Data visualization images:
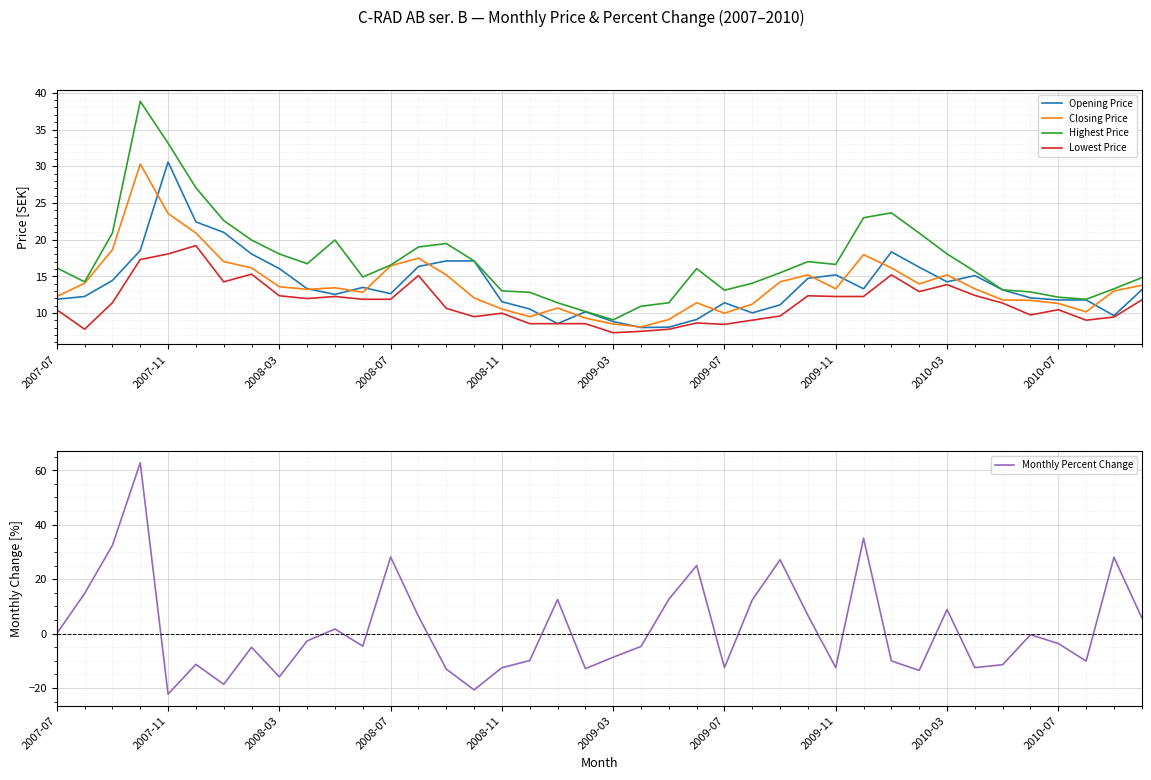

Where is Monthly Percent Change nearest to the value 20?

23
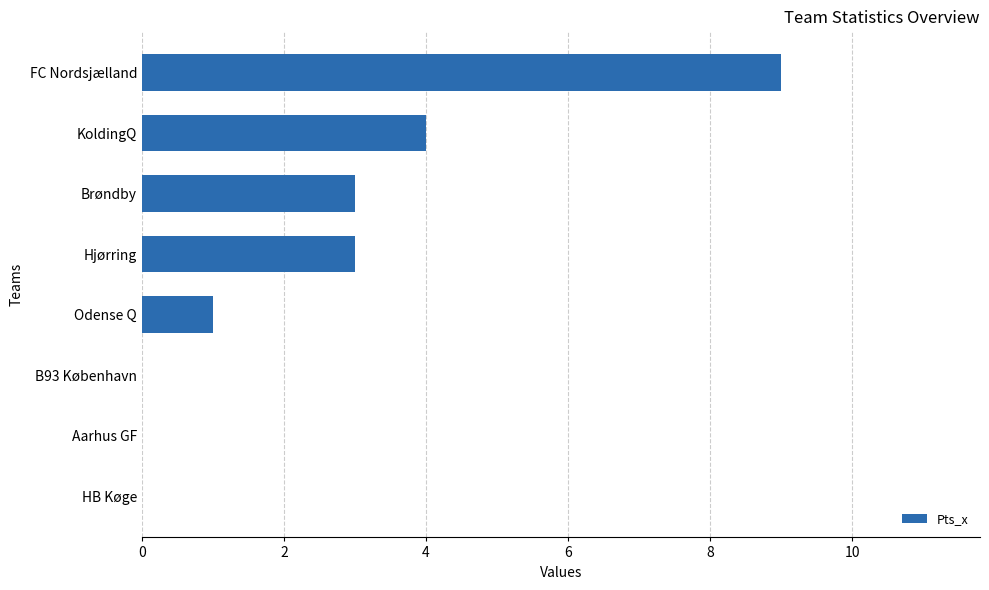

Reading bottom to top, extract all data points from this chart.

HB Køge=0	Aarhus GF=0	B93 København=0	Odense Q=1	Hjørring=3	Brøndby=3	KoldingQ=4	FC Nordsjælland=9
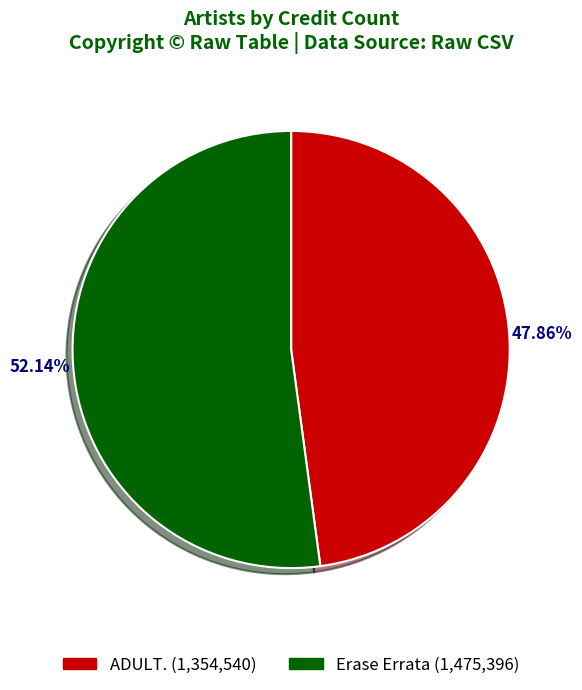

True or false: Erase Errata accounts for 38% of the total.

False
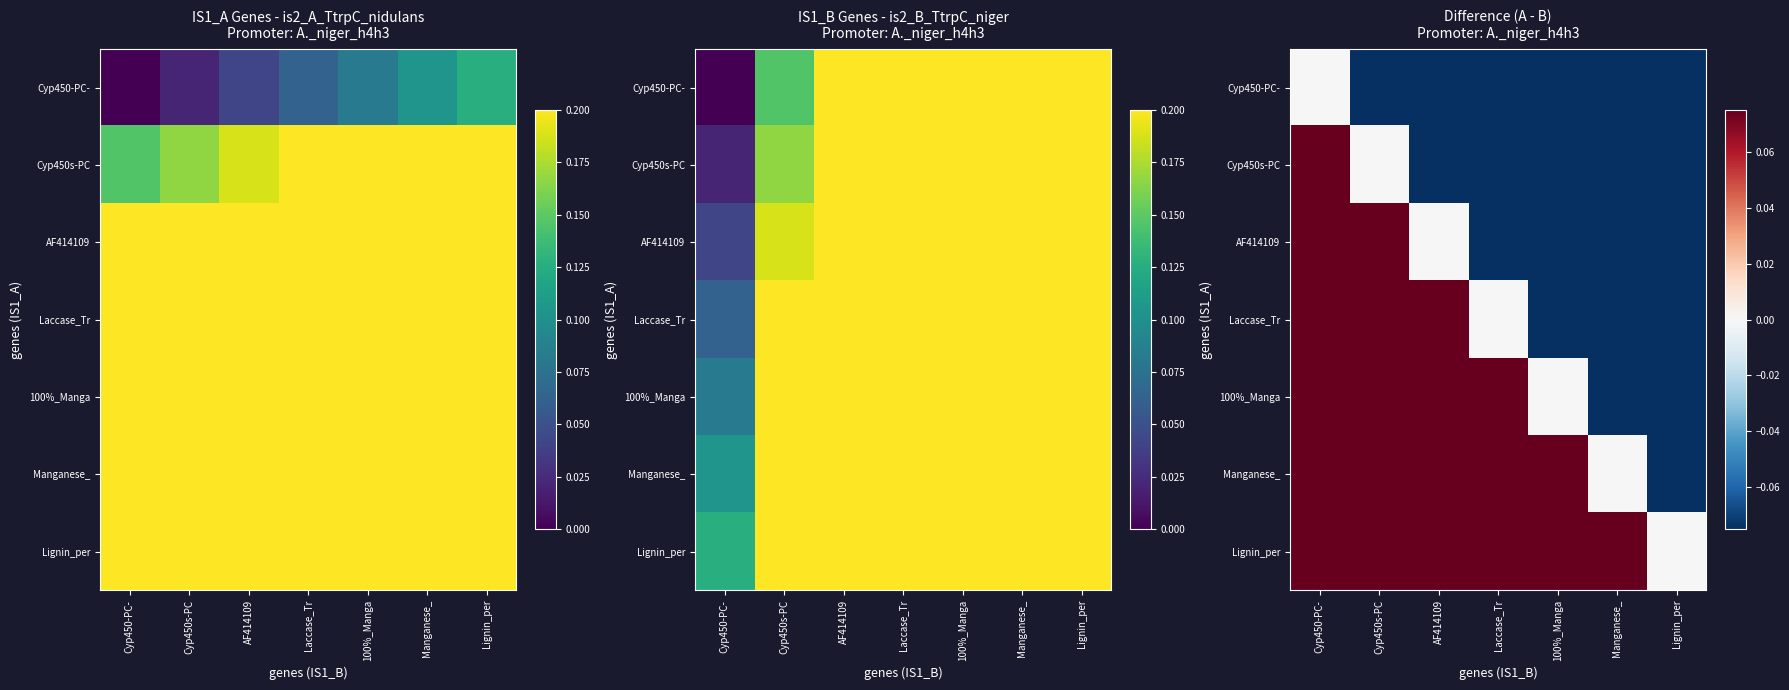

What is the difference between the maximum and minimum values in the Cyp450s-PC series?

0.8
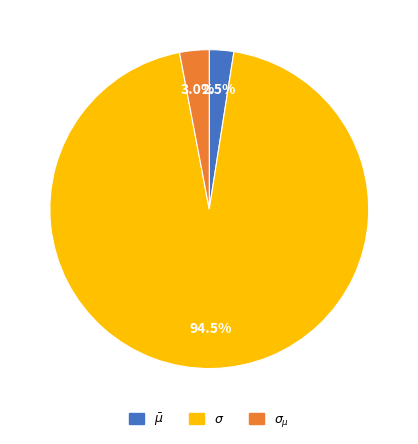

To the nearest percent, what is the difference between the largest and smallest slice percentages?

92%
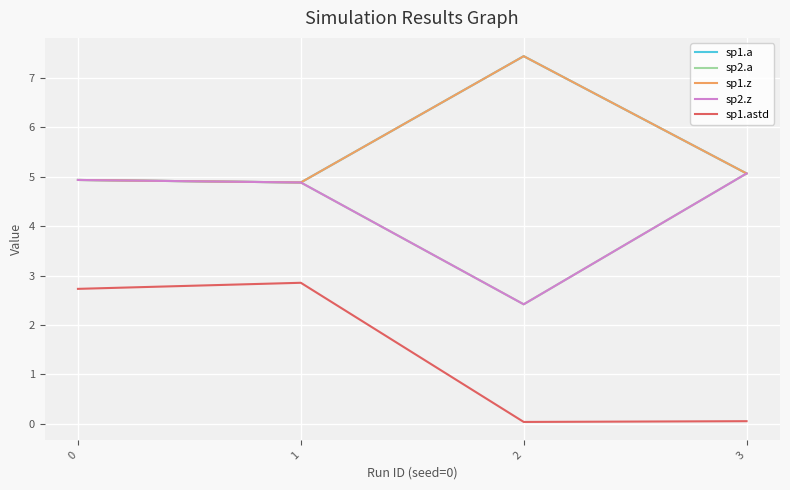

In sp1.z, how many points are higher than both neighbors (excluding endpoints)?

1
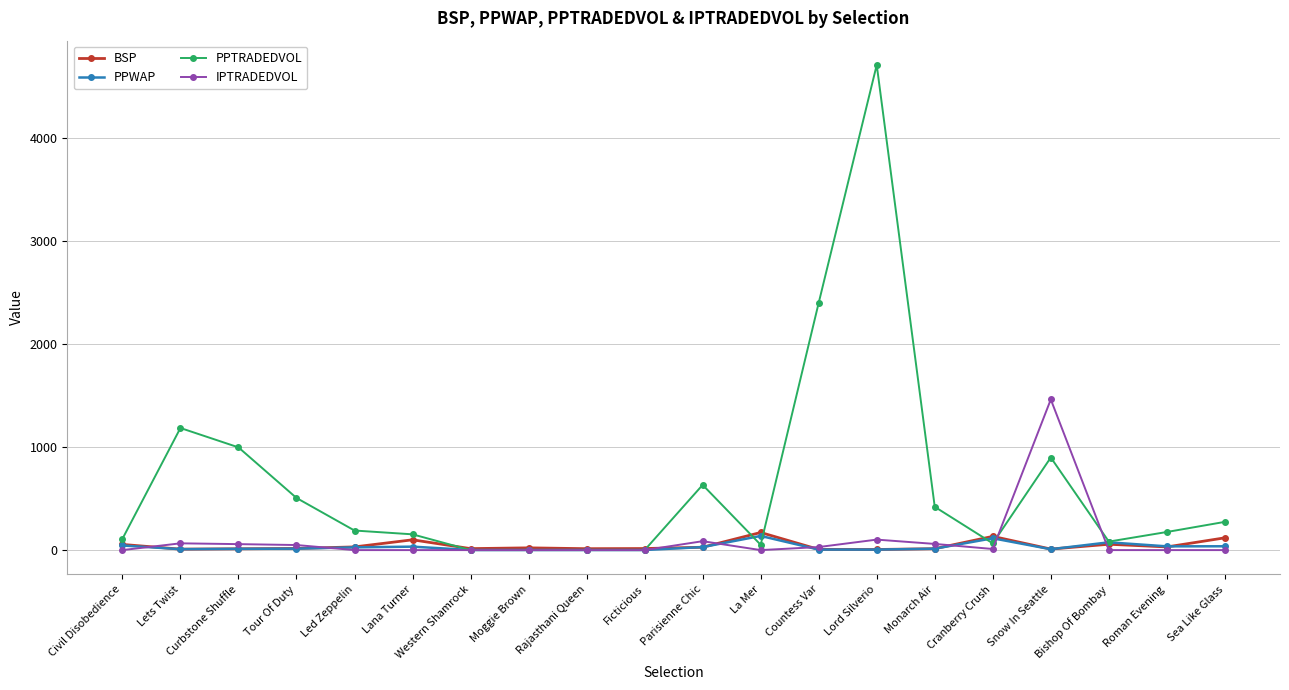

How many data points in PPTRADEDVOL are above 190?

10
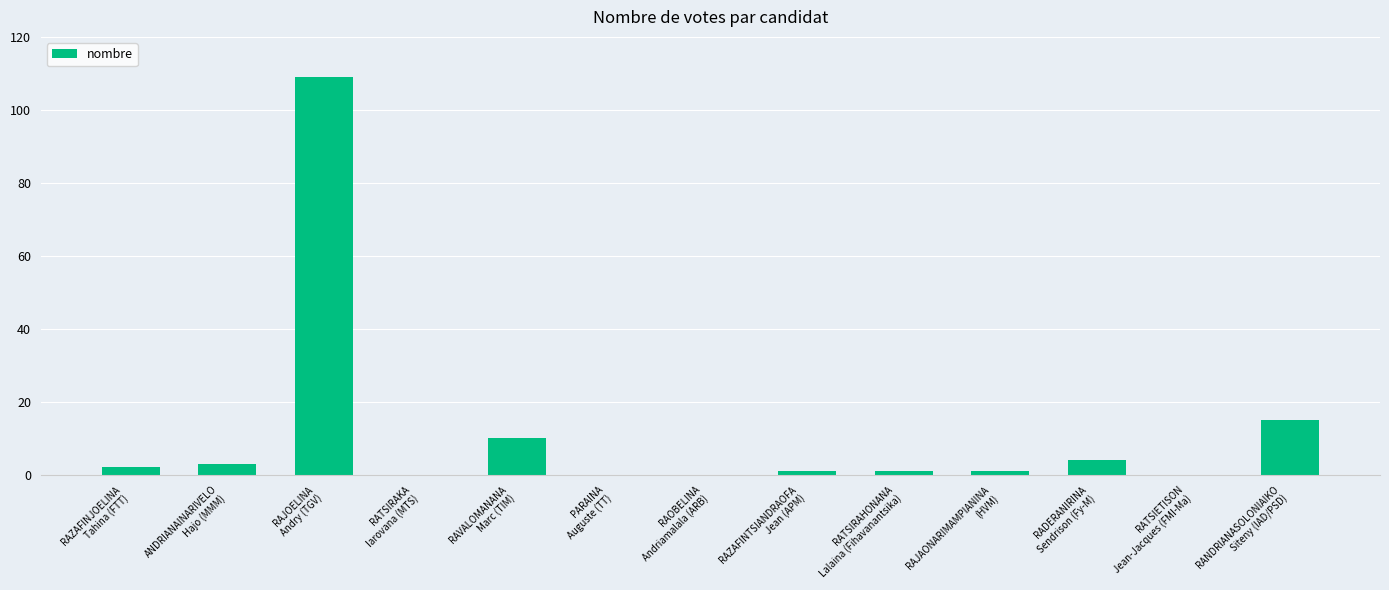

Is it true that the value at RAZAFINJOELINA
Tahina (FTT) is 2?

True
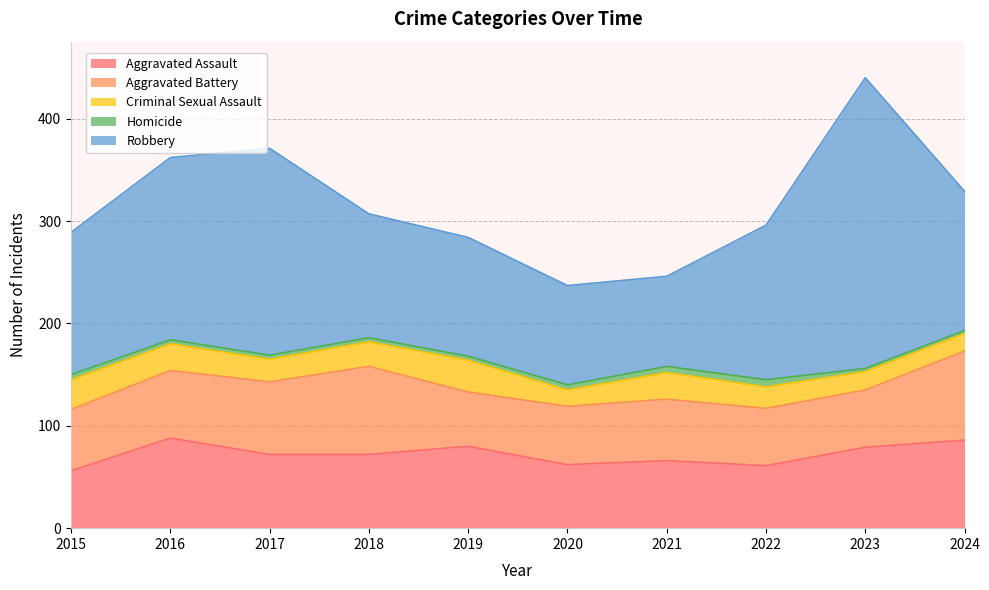

How many times do Aggravated Assault and Aggravated Battery cross each other?

4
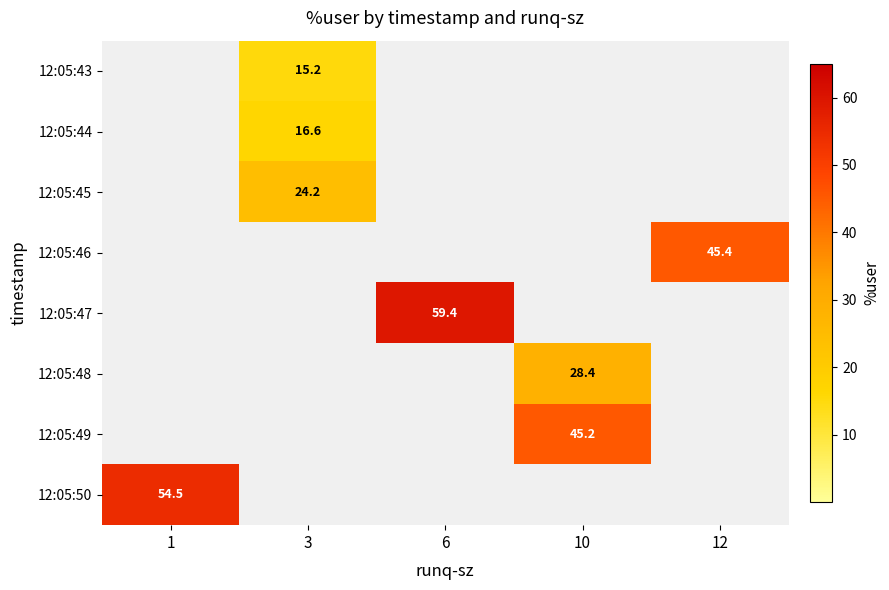

The 12:05:43 series shows 15.2 at 3. True or false?

True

◆ Work instructions
Render every line of the records above as a Markdown table with the columns "Row" and "Line", numbering each line and skipping blank ones. Omit the picture lines.

◆ Answer to this problem
| Row | Line |
|---|---|
| 1 | Where is Monthly Percent Change nearest to the value 20? |
| 2 | 23 |
| 3 | Reading bottom to top, extract all data points from this chart. |
| 4 | HB Køge=0	Aarhus GF=0	B93 København=0	Odense Q=1	Hjørring=3	Brøndby=3	KoldingQ=4	FC Nordsjælland=9 |
| 5 | True or false: Erase Errata accounts for 38% of the total. |
| 6 | False |
| 7 | What is the difference between the maximum and minimum values in the Cyp450s-PC series? |
| 8 | 0.8 |
| 9 | To the nearest percent, what is the difference between the largest and smallest slice percentages? |
| 10 | 92% |
| 11 | In sp1.z, how many points are higher than both neighbors (excluding endpoints)? |
| 12 | 1 |
| 13 | How many data points in PPTRADEDVOL are above 190? |
| 14 | 10 |
| 15 | Is it true that the value at RAZAFINJOELINA |
| 16 | Tahina (FTT) is 2? |
| 17 | True |
| 18 | How many times do Aggravated Assault and Aggravated Battery cross each other? |
| 19 | 4 |
| 20 | The 12:05:43 series shows 15.2 at 3. True or false? |
| 21 | True |